Stress does not stop fat loss directly, but it can mask it. High cortisol from chronic stress increases water retention, which can hide fat loss on the scale for weeks. Stress also increases cravings, disrupts sleep, and can lead to untracked eating. Address stress management and sleep quality alongside your nutrition plan.
Why do I lose weight fast at first and then stop?
The initial rapid weight loss is mostly water. When you reduce calorie intake (especially carbs), your body releases stored glycogen along with the water bound to it. This can produce 1-3 kg of "loss" in the first week that is not fat. After that, fat loss proceeds at the expected rate of 0.25-0.5 kg per week for a 300-500 calorie deficit.

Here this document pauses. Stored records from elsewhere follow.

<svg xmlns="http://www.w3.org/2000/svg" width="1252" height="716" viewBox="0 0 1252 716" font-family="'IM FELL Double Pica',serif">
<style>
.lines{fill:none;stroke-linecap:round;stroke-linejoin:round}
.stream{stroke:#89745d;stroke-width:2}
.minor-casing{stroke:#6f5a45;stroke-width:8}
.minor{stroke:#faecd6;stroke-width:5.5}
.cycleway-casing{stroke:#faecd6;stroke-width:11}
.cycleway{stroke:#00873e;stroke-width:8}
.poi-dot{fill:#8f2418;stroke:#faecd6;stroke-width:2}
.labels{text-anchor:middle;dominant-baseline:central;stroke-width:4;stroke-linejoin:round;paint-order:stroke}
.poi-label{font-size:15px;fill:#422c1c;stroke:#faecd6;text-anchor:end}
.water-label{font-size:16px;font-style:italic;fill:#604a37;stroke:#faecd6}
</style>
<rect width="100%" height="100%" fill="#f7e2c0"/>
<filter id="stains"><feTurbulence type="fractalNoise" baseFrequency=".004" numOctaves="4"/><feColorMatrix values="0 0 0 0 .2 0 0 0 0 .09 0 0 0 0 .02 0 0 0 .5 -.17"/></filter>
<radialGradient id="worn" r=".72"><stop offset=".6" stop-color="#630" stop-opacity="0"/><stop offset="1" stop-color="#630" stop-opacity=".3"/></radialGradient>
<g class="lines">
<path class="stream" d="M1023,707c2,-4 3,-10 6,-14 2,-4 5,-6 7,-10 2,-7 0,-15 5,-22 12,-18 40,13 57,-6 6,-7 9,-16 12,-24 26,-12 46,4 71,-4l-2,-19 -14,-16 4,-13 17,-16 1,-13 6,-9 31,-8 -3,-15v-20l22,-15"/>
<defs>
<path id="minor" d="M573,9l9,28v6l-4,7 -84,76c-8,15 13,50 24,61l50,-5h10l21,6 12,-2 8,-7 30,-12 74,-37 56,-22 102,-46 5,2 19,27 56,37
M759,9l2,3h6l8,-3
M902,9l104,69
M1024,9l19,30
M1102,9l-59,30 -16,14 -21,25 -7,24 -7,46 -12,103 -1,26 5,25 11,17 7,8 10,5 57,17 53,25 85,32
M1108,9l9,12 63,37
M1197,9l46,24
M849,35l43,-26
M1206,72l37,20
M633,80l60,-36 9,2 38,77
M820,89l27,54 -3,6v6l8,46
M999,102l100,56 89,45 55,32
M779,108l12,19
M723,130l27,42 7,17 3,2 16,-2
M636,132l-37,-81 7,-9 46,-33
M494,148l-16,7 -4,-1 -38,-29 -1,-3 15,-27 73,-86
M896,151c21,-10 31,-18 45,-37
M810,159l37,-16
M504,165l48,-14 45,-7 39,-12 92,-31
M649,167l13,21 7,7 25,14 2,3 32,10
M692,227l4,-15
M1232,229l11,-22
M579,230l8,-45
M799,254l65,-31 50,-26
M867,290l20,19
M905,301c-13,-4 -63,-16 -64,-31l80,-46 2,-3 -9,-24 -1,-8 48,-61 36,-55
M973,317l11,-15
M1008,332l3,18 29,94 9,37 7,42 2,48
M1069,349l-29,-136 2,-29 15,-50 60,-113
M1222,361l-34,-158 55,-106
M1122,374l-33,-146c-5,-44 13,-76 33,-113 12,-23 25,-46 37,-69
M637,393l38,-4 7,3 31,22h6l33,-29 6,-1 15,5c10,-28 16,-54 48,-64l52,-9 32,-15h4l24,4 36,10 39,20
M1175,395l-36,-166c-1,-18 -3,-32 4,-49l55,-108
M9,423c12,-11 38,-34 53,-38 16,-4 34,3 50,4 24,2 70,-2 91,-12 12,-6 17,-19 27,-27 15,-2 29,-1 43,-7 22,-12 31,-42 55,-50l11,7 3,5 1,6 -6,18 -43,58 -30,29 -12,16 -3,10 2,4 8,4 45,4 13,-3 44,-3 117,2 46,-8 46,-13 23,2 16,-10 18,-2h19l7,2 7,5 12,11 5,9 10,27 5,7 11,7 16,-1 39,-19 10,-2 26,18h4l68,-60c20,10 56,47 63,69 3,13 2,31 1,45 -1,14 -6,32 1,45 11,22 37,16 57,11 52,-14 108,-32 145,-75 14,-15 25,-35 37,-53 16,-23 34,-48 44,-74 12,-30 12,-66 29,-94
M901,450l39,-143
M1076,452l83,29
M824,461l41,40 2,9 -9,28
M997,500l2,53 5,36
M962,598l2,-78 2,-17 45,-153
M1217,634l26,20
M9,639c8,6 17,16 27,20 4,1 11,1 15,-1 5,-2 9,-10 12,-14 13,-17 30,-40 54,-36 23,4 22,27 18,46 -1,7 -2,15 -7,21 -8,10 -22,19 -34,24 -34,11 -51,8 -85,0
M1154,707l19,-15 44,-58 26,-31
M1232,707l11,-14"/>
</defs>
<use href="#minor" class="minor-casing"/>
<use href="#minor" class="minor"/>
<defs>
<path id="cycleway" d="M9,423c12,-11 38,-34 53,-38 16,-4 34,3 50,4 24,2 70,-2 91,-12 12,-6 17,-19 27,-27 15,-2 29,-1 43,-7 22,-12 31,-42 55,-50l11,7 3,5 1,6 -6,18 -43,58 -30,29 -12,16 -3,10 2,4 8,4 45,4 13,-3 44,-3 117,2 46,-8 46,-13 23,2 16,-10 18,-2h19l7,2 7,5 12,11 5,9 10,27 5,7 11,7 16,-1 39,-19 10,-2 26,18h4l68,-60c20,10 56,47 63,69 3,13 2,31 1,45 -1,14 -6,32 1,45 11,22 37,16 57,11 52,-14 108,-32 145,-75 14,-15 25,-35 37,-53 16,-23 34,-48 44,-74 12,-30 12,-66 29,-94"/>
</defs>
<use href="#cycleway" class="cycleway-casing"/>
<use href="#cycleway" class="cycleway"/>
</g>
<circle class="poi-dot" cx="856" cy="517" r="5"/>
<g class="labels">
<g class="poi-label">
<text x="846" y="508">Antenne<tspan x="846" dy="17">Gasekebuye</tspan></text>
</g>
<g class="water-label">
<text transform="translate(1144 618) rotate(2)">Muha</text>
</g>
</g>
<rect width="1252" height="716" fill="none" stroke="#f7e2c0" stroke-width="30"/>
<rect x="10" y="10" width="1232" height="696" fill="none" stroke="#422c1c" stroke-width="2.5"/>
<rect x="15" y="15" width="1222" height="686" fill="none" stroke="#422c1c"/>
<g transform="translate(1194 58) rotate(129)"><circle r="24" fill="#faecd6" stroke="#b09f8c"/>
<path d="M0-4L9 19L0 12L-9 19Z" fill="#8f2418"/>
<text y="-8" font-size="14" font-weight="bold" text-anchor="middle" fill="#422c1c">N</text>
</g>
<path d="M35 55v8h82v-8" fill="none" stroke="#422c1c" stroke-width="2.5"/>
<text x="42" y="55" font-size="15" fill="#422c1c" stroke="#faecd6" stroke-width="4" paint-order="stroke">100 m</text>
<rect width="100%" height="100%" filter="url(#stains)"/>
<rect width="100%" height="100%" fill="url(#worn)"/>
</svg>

Is it possible that I am not eating enough and that is why I am not losing weight?
This is a popular claim but physiologically inaccurate. Your body cannot create energy from nothing. If you are in a true calorie deficit, you will lose weight. However, eating too little can cause excessive hunger, binges, poor tracking, metabolic adaptation, and muscle loss — all of which make the process harder and less sustainable. A moderate deficit (300-500 calories) is both more effective and more maintainable than an extreme one.